EXERCISE REQUIREMENTS: Exactly the lines from the line containing "The Jason Show" through the final line of the entries below must be returned, and only those, without pictures.

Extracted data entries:
——————

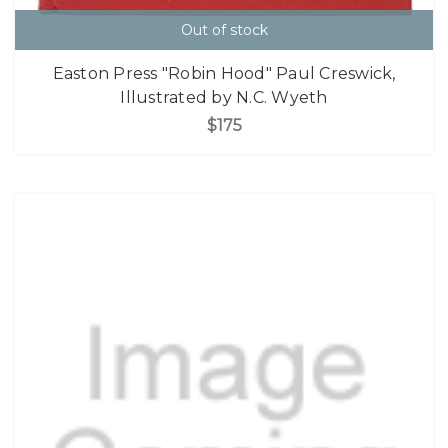
Out of stock
Easton Press "Robin Hood" Paul Creswick,
Illustrated by N.C. Wyeth
$175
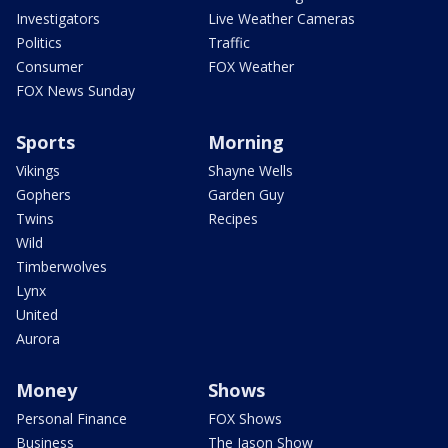
Investigators
Live Weather Cameras
Politics
Traffic
Consumer
FOX Weather
FOX News Sunday
Sports
Morning
Vikings
Shayne Wells
Gophers
Garden Guy
Twins
Recipes
Wild
Timberwolves
Lynx
United
Aurora
Money
Shows
Personal Finance
FOX Shows
Business
The Jason Show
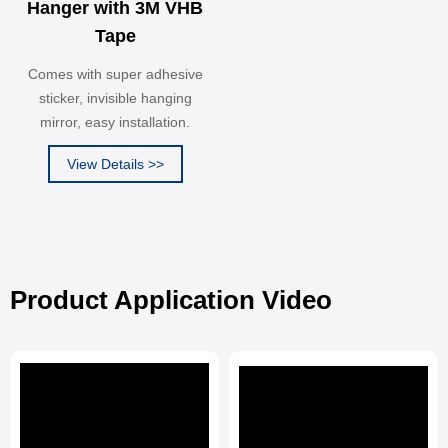
Hanger with 3M VHB
Tape
Comes with super adhesive
sticker, invisible hanging
mirror, easy installation.
View Details >>
Product Application Video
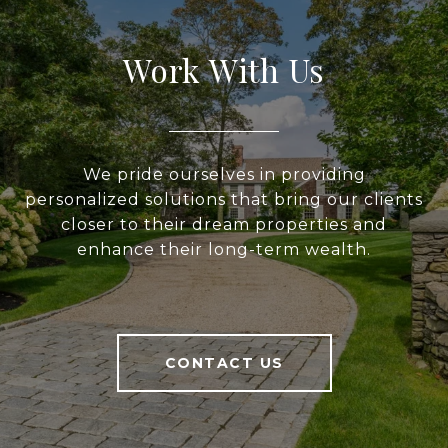
Work With Us
We pride ourselves in providing
personalized solutions that bring our clients
closer to their dream properties and
enhance their long-term wealth.
CONTACT US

——————

EXERCISE SOLUTION:
The Jason Show
Hanger with 3M VHB
Tape
Comes with super adhesive
sticker, invisible hanging
mirror, easy installation.
View Details >>
Product Application Video
Work With Us
We pride ourselves in providing
personalized solutions that bring our clients
closer to their dream properties and
enhance their long-term wealth.
CONTACT US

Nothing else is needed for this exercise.